* Job item
Below, locate the line that contains "La scarification est donc un acte de soi". Repeat exactly from that line to the line that contains "OBRA NUEVA MON...", inclusive, leaving out the pictures.

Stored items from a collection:
::::::::::

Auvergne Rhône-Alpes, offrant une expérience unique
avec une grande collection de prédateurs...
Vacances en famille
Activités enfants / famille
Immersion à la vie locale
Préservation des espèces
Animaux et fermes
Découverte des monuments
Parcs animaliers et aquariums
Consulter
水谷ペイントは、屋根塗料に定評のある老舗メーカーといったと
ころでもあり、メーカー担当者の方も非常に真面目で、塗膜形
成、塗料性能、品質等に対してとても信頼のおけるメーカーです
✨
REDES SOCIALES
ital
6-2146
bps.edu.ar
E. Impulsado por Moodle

::::::::::

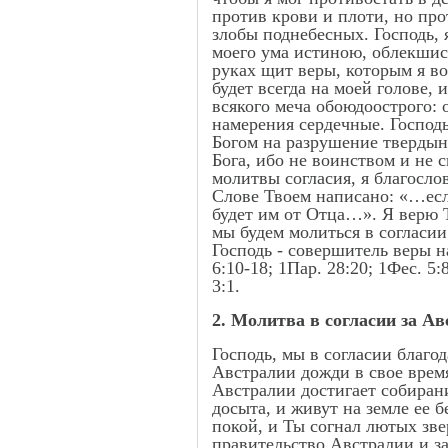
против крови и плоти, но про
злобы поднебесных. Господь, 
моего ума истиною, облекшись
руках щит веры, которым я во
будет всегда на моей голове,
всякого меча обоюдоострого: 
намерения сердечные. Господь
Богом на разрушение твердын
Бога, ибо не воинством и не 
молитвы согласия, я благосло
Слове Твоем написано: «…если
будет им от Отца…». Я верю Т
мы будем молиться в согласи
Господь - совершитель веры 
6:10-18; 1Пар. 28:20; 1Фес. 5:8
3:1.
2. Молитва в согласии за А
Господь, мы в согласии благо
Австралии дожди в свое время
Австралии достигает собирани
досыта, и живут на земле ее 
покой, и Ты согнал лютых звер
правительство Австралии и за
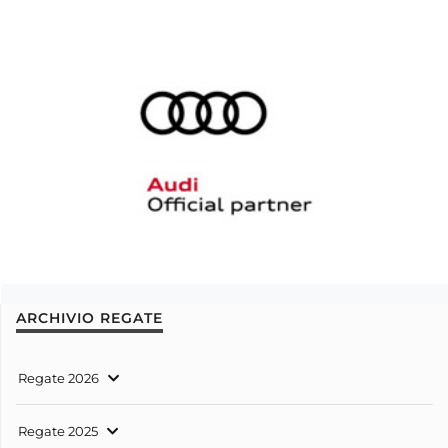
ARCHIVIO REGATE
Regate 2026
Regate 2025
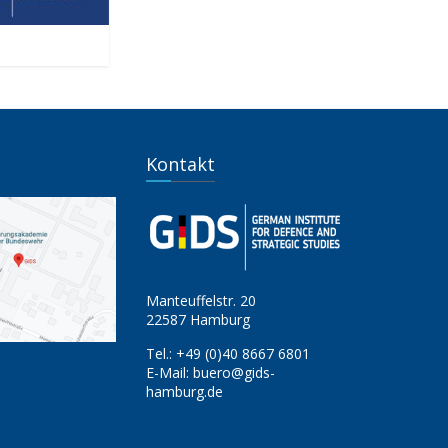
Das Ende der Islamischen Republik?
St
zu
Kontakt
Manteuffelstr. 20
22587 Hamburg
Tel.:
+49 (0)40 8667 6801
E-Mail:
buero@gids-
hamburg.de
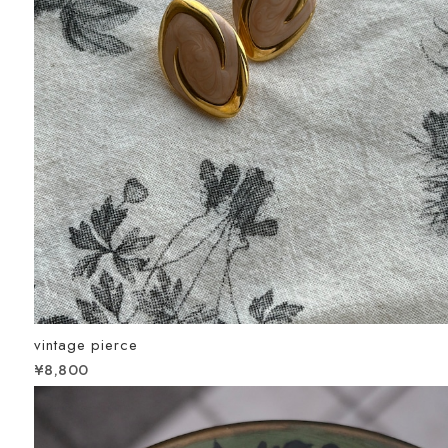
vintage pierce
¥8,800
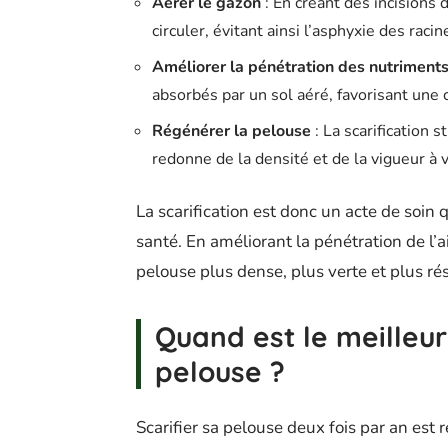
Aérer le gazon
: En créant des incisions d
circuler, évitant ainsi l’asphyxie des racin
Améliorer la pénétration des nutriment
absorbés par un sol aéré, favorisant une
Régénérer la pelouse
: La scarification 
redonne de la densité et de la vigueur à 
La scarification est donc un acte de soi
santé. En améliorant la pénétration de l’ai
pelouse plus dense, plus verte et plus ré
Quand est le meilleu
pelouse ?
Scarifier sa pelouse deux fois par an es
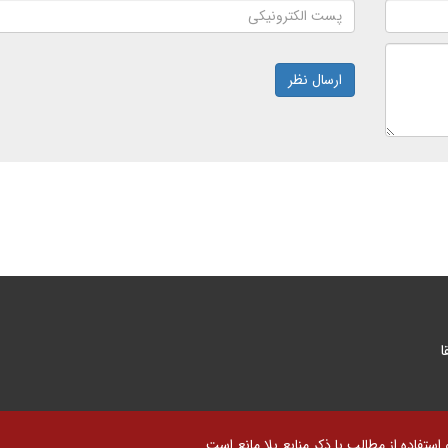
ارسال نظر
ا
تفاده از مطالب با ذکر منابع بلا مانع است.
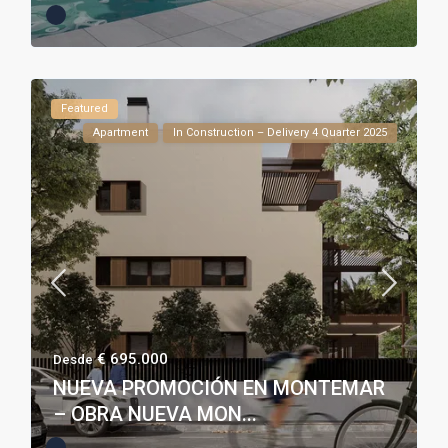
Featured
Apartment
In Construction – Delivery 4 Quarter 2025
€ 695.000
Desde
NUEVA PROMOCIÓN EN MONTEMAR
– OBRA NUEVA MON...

::::::::::

* Answer box
La scarification est donc un acte de soi
santé. En améliorant la pénétration de l’ai
pelouse plus dense, plus verte et plus ré
Quand est le meilleu
pelouse ?
Scarifier sa pelouse deux fois par an es
ارسال نظر
ا
تفاده از مطالب با ذکر منابع بلا مانع است.
Featured
Apartment
In Construction – Delivery 4 Quarter 2025
€ 695.000
Desde
NUEVA PROMOCIÓN EN MONTEMAR
– OBRA NUEVA MON...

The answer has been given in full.